### DATA PROVIDED

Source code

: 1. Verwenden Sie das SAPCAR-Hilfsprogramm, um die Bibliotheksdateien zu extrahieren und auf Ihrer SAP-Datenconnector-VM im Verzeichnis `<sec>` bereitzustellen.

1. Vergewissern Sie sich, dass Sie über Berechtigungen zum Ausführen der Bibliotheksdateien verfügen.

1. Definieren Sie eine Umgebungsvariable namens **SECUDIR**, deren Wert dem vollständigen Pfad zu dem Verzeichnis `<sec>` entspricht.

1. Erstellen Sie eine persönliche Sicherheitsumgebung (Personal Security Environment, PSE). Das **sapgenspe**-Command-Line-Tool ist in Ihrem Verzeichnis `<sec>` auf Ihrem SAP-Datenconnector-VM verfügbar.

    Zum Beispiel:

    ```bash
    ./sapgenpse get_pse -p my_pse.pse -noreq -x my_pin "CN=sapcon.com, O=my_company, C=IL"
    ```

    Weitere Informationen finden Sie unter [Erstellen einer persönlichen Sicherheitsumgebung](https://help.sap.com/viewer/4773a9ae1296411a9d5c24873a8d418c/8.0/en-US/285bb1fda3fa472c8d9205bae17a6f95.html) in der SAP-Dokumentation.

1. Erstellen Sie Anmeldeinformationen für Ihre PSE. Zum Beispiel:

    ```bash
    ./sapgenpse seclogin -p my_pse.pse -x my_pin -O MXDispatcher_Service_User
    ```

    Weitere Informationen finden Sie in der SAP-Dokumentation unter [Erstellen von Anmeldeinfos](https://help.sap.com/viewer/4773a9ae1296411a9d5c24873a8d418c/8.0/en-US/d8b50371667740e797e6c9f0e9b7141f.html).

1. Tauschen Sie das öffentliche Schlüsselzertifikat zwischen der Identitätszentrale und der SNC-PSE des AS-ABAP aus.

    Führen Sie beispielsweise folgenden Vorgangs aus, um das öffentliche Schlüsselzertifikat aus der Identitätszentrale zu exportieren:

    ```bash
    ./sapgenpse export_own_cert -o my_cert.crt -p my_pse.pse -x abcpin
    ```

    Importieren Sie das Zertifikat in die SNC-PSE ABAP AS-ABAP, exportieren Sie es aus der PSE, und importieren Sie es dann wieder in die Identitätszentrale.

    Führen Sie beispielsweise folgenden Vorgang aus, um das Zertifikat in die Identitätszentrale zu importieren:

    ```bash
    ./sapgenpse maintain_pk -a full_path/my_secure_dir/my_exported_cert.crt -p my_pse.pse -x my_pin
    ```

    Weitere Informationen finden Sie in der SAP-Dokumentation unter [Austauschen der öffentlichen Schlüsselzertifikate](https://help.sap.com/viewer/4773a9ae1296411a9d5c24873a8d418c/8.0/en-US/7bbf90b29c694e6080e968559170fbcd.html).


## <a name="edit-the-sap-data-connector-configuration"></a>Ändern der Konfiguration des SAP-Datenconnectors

######
### DATA PROVIDED

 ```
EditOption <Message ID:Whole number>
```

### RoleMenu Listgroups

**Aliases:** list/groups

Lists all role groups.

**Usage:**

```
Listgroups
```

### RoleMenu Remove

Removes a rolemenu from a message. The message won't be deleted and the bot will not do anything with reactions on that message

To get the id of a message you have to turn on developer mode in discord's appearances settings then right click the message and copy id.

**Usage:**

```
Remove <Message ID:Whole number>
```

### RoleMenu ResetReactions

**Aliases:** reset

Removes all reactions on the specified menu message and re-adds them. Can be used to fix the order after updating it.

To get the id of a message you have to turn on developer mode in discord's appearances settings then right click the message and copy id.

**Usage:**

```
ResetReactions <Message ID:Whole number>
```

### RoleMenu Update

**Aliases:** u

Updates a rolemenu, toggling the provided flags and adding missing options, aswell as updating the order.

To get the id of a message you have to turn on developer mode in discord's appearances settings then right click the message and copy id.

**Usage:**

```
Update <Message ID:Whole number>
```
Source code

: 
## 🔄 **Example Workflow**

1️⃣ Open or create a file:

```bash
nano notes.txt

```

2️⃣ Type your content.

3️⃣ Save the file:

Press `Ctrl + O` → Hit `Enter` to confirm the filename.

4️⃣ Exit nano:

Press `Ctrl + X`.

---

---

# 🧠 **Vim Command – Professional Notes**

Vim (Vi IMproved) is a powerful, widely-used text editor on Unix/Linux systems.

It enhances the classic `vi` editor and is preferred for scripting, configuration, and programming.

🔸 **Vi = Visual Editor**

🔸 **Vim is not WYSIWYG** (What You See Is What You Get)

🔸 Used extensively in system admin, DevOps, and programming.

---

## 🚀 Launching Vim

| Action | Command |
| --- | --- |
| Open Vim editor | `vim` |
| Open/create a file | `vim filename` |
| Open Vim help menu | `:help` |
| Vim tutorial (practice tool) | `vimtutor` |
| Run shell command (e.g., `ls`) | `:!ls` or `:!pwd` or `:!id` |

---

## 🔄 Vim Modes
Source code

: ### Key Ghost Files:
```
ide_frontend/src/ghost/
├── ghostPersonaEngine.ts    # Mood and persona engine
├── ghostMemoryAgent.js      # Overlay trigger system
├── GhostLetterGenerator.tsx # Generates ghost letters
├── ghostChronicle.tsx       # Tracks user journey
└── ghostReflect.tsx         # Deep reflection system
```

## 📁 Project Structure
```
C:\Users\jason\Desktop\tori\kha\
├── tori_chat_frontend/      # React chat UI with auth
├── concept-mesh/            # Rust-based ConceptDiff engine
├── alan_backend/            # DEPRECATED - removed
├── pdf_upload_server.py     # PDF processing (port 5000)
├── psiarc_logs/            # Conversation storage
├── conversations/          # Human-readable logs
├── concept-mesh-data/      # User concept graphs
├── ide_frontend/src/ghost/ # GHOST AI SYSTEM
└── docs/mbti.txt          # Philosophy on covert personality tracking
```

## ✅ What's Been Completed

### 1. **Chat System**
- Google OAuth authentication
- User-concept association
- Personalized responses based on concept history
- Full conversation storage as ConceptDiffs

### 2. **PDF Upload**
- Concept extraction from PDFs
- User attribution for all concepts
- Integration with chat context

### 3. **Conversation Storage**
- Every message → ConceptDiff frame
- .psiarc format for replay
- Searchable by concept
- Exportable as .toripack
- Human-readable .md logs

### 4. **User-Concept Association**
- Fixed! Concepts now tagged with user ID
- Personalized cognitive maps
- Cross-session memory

######

- _WHAT THE TASK REQUIRES_
Search the records line by line for the word "viewer" and copy every line where it appears.

- _EXERCISE OUTPUT_
    Weitere Informationen finden Sie unter [Erstellen einer persönlichen Sicherheitsumgebung](https://help.sap.com/viewer/4773a9ae1296411a9d5c24873a8d418c/8.0/en-US/285bb1fda3fa472c8d9205bae17a6f95.html) in der SAP-Dokumentation.
    Weitere Informationen finden Sie in der SAP-Dokumentation unter [Erstellen von Anmeldeinfos](https://help.sap.com/viewer/4773a9ae1296411a9d5c24873a8d418c/8.0/en-US/d8b50371667740e797e6c9f0e9b7141f.html).
    Weitere Informationen finden Sie in der SAP-Dokumentation unter [Austauschen der öffentlichen Schlüsselzertifikate](https://help.sap.com/viewer/4773a9ae1296411a9d5c24873a8d418c/8.0/en-US/7bbf90b29c694e6080e968559170fbcd.html).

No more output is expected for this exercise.